The Paddock Wood Blog Area

The Paddock Wood Blog Area
Wildlife recording & Blogs will be in tetrad TQ6644 - between the marked UK grid lines numbered 66 - 68 (west to east) & 44 - 46 (south to north).

Tuesday 10 May 2016

Bats at Whetsted Wood

It's 8.35pm on Saturday 7th May, the sun has just set on another lovely warm and sunny day. For the last week everyday has got warmer and it feels like summer. So different from the previous week, when for much of the time it was colder than during the Christmas week.

Maybe it's just my perception, but for the last few years I have noticed that the weather patterns appear to get ‘stuck’ for weeks, if not months, at a time. December 2015 - Late February 2016 was the warmest winter ever recorded in the UK. Then in the last week of February the wind switched to the north and north east and for much of the next two months the weather was cold and spring was delayed. 1st May arrived and all changed, summer arrived almost overnight ! This current warm spell is forecast to continue, but maybe a little cooler and I am enjoying typing this post under a sunshade, drinking a cool beer, looking out across the garden at butterflies and bumble bees visiting the flowers in the garden. Is it climate change, or just part of the Earth's changing weather patterns? Time will tell. 


Anyway back to Saturday night. I am standing on the edge of Whetsted Wood looking south across a grass field, awaiting the arrival of the local bats, as they visit to feed along the woodland edge and the Tudeley Brook. The air is full of tiny midges and gnats, hovering above my head, the ground vegetation and newly unfurled tree leaves. A smorgasbord of aerial insect nibbles, irresistible to any bat making a beeline to this ‘picnic spot’.

Bats often have their ‘favourite’ feeding areas, places they know they can rely on to have a regular supply of food. For many years I have known about this bat ‘picnic spot’ on the edge of Whetsted Wood, used by local bats, as they awake from a daytime spent asleep.
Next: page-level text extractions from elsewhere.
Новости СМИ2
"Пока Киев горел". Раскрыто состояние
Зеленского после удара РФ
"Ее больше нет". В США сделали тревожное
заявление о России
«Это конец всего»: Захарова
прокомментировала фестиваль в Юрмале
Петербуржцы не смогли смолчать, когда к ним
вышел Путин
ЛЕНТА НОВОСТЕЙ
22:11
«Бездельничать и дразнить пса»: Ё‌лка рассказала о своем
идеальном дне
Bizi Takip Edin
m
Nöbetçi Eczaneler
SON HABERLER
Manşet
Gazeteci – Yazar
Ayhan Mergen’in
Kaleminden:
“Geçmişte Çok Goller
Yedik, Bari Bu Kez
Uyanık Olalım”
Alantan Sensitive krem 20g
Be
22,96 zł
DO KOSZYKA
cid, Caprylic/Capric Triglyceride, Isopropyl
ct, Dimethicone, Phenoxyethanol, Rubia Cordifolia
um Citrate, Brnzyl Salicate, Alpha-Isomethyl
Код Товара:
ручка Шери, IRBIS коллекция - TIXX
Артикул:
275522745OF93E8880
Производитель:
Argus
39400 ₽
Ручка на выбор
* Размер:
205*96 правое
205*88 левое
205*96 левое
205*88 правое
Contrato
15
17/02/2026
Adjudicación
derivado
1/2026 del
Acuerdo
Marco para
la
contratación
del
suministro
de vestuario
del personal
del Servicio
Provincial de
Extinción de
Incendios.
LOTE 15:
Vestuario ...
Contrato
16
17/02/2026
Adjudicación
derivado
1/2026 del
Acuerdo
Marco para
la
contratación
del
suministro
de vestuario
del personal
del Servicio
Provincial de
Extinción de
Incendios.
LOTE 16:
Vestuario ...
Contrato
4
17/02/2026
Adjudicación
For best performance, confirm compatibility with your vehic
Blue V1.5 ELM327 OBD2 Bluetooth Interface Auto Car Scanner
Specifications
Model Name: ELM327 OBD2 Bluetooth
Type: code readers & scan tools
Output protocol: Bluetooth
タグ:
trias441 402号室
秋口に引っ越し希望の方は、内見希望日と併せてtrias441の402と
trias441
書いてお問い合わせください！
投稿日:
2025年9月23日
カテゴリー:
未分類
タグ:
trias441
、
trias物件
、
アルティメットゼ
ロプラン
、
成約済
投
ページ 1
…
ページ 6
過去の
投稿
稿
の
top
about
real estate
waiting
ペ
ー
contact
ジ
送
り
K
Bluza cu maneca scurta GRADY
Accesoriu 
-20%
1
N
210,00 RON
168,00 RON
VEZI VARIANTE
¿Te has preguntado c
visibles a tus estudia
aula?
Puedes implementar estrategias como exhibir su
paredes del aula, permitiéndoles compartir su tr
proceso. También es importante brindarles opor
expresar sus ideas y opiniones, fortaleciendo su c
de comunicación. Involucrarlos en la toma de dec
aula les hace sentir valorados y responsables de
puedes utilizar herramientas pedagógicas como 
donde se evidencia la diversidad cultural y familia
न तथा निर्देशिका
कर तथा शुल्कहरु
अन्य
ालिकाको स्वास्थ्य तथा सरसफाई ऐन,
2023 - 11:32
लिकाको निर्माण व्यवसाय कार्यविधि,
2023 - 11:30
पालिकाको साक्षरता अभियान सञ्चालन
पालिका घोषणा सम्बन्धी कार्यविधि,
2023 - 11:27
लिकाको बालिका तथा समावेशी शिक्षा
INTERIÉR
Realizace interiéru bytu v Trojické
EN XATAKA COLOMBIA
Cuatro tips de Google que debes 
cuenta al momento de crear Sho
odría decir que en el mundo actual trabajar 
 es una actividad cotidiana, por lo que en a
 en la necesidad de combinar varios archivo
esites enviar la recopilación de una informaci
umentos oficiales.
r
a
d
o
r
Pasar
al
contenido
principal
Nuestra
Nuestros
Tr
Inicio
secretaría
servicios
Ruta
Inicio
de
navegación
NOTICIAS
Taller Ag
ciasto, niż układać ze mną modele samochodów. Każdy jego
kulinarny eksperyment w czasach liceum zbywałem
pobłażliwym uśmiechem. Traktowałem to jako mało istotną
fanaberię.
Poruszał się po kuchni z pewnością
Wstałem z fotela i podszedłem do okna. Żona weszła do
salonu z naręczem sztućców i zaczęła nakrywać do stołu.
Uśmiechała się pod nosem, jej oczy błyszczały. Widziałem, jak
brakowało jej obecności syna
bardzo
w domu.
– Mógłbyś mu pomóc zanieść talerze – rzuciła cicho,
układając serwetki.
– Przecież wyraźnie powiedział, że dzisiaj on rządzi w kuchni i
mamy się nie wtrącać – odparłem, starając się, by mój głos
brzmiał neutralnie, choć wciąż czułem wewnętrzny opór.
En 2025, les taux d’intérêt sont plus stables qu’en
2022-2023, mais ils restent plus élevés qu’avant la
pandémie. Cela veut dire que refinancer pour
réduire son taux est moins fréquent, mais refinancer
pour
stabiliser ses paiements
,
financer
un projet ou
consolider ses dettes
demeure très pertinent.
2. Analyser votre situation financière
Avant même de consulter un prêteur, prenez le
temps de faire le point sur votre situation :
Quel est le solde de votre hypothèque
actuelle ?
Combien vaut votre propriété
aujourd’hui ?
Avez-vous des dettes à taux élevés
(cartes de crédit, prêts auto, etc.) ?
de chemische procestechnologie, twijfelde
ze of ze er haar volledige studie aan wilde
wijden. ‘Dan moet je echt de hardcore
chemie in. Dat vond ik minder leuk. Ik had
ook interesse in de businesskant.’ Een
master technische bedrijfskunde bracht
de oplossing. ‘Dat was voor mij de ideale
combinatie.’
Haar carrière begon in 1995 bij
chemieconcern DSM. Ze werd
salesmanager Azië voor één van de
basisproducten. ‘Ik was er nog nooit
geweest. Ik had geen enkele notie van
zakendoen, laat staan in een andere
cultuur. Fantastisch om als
 8.43pm and the first bats arrive, two pip 45’s (common pipistrelle) flying along the Tudeley Brook from a southerly direction. One minute later and both pip 55’s ( soprano pipestrelle) and pip 45’s are in the air above me, feeding on the gnats and midges. They are flying fast, high and covering a large area of the wood and surrounding fields, but don't seem that determined to stay. Maybe this is just a quick ‘snack stop’! More pips, both 45 & 55’s arrive over the next ten minutes. The aerial display is fast and furious. I have the bat detector tuned to 45 KHz, and with my headphones plugged in I can pick up both the 45 & 55 pips clearly. I am all alone in a warm field with a darkening skyline, lost  in my own soundscape of repeating clicks and occasional buzz’s as I watch an old fashioned style aerial dogfight between the bats and midges above me. The buzz sounds are feeding buzz’s, a rasping sound, as the bat speeds up its sonar echo location system, to home in on a midge and as the buzz ends, so does the midge’s life !


 By 9.05pm many of the first arrivals have moved on, flying away in a northerly direction, following the Tudeley Brook towards the River Medway, about 2 kms away. Left behind are two pip 45’s who for the next 20 minutes hoover up as many insects as they can catch.

The best way to see them as the light fades is to lie low and look towards the West, where the light remains for the longest. Silhouetted against the sky, the bats can be picked out. They are flying slower now, in a more determined pattern. This is their feeding area and they know the landscape well. They can pick out every tree, shrub & bush. They hug the edge of the wood and trees along the stream. Flying where the midges are densest, the pair of pip 45’s feeding buzz’s and loud and frequent. Flying between 4 - 8 feet above the ground and at a lower speed, it's helpful that I am sitting on the ground, as I marvel at their aerial skills. My own private air show, however their flying skills are far superior to any human pilot and all the time the soundscape of clicks and buzz’s is ringing in my ears.


 At 9.14pm two robins suddenly start singing from either side of the field. A last minute declaration to each other to keep to their own territory, their own side of the fence so to speak. This verbal spat lasts for about two minutes and then they stop and presumably turn in for the night.

The pair of pip 45’s frantic feeding is drawing to a close now and eventually at 9.30pm they are no longer around. It's dark now and I cannot tell in which direction they headed, but they will be moving on to another favoured food stop, before they have full tummies. Feeding contniues for about two hours after sunset, before bats tend to take a break, to digest their night time meal. Feeding then starts again later, just before dawn and then they return to their daytime roosts to sleep during the day.


I leave now, heading back to civilisation, but as I look back I see a dog walker, torch in hand, patrolling the footpaths around Whetsted Wood. I wonder if this person knows that above them a nightly duel is taking place.